Known for breaking their gigs into a relatively reliable pattern (two roughly two-hour sets separated by a break and an abbreviated encore session), the band’s first set hit upon a lengthy “Bathtub Gin” before Anastasio took a moment to remember the recently deceased master of all axes, Les Paul, who had passed away at age 94 earlier in the day.
“I want to take one last second before we go to set break,” Anastasio began, “to pause and celebrate a person who left the Earth today, and who’s a big hero of mine: the guy who invented the electric guitar, Mr. Les Paul. He’s no longer with us; he’s here in spirit. I have to acknowledge him because there would be no concert going on right now without him. He was an amazing guy. He kept playing music well into his 90s, and so he’s a hero of mine and all of ours for a lot of reasons, and hopefully we’ll be playing in our 90s, too. And hopefully, you guys will be there.” The group then played through a quaint but brief version of “How High the Moon,” one of the standards upon which Paul left his indelible mark.
Set two then splurged on a risky musical economy that could only be righted by the energy of an enthralled crowd, kicking off with “Drowned.” That tune corralled into a seemingly unplanned jam session that had Anastasio pulling simple notes into an ethereal realm, as if the tones were attempts to push from an imaginary consciousness into that of the crowd; the licks then formed a sort of musical theme that Anastasio attempted to finagle into later tunes.
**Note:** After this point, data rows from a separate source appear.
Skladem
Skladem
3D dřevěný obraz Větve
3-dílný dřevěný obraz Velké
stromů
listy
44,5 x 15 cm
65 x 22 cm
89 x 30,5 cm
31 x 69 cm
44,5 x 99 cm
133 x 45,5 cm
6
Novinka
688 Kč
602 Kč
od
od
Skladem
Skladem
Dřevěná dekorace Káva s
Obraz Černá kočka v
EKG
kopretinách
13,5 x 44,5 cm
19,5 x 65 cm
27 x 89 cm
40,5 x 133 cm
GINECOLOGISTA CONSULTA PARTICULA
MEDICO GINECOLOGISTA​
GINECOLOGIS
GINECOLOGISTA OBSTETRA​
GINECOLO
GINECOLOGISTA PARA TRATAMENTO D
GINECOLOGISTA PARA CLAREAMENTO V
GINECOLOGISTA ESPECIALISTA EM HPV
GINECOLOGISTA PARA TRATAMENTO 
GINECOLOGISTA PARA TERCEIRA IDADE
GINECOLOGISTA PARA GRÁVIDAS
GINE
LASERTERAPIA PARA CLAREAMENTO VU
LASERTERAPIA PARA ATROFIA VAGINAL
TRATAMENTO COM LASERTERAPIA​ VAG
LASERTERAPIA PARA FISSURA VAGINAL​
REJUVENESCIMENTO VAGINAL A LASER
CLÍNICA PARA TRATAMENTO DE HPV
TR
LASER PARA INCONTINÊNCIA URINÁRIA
Fan dazzlers, like the mathematically and soulfully puzzling “Rift” and the pleasantly jangly “Silent In the Morning,” were like musical fireflies during the second set, in that they weaved the simpler, colorful ear candy that the group has composed during its lifespan into the calming nighttime aura around the Darien Lake venue.
Then, rock-solid jammers “Run Like An Antelope” and “Fluffhead” rounded out the inevitable orgasm with which the band had teased the crowd through the set. This reviewer has listened to more Phish bootleg tapes in his day than he’d be willing to count, yet the group, while clearly attempting to freshen up its chops by indulging such staple tunes, carried itself with an ineffable but noticeably new posture straight through its climax.
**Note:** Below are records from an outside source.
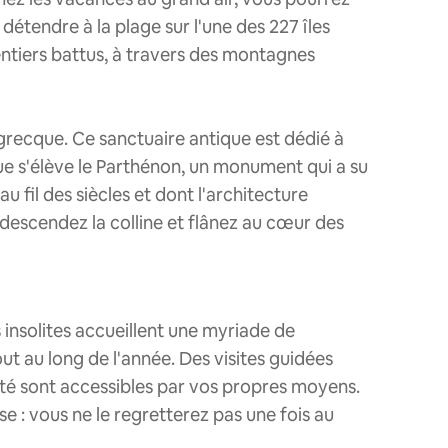
détendre à la plage sur l'une des 227 îles
entiers battus, à travers des montagnes
grecque. Ce sanctuaire antique est dédié à
que s'élève le Parthénon, un monument qui a su
u fil des siècles et dont l'architecture
, descendez la colline et flânez au cœur des
insolites accueillent une myriade de
t au long de l'année. Des visites guidées
ité sont accessibles par vos propres moyens.
se : vous ne le regretterez pas une fois au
“First Tube,” the group’s second encore after “Joy”, took the crowd’s mentality through Anastasio’s triplet-over-quarters groove during an improv that deserves the cliche of being “transcendent,” having left fans in a state of euphoria for which their drugs couldn’t fully account.
Phish has since concluded their tour, rounding it out with gigs in Connecticut, Maryland and back in New York at the Saratoga Performing Arts Center for the Aug. 16 finale. Given the reactions from Web-friendly fans, highlights from those gigs seemed to include a reprise of the not-often-played tune “Harpua” as well as a “Huh?”-inducing cover of Katy Perry’s “I Kissed a Girl.”
Phish’s future road trips, while donning that familiar guise of its old set of tunes and its draw of fans cut from the same jam band cloth, seem destined to fulfill its drive toward that same idea that the band’s name originally embodied. While other post-modern groups like the Flaming Lips have since adopted the spectacle of Phish’s inspiration, nothing quite matches the energy of the original jammers, an opinion that was strengthened by the band’s Darien sets.

Phan boys: Tailgaiting, hippie-style, was in full effect in the parking lots outside of the Darien Performing Arts Center.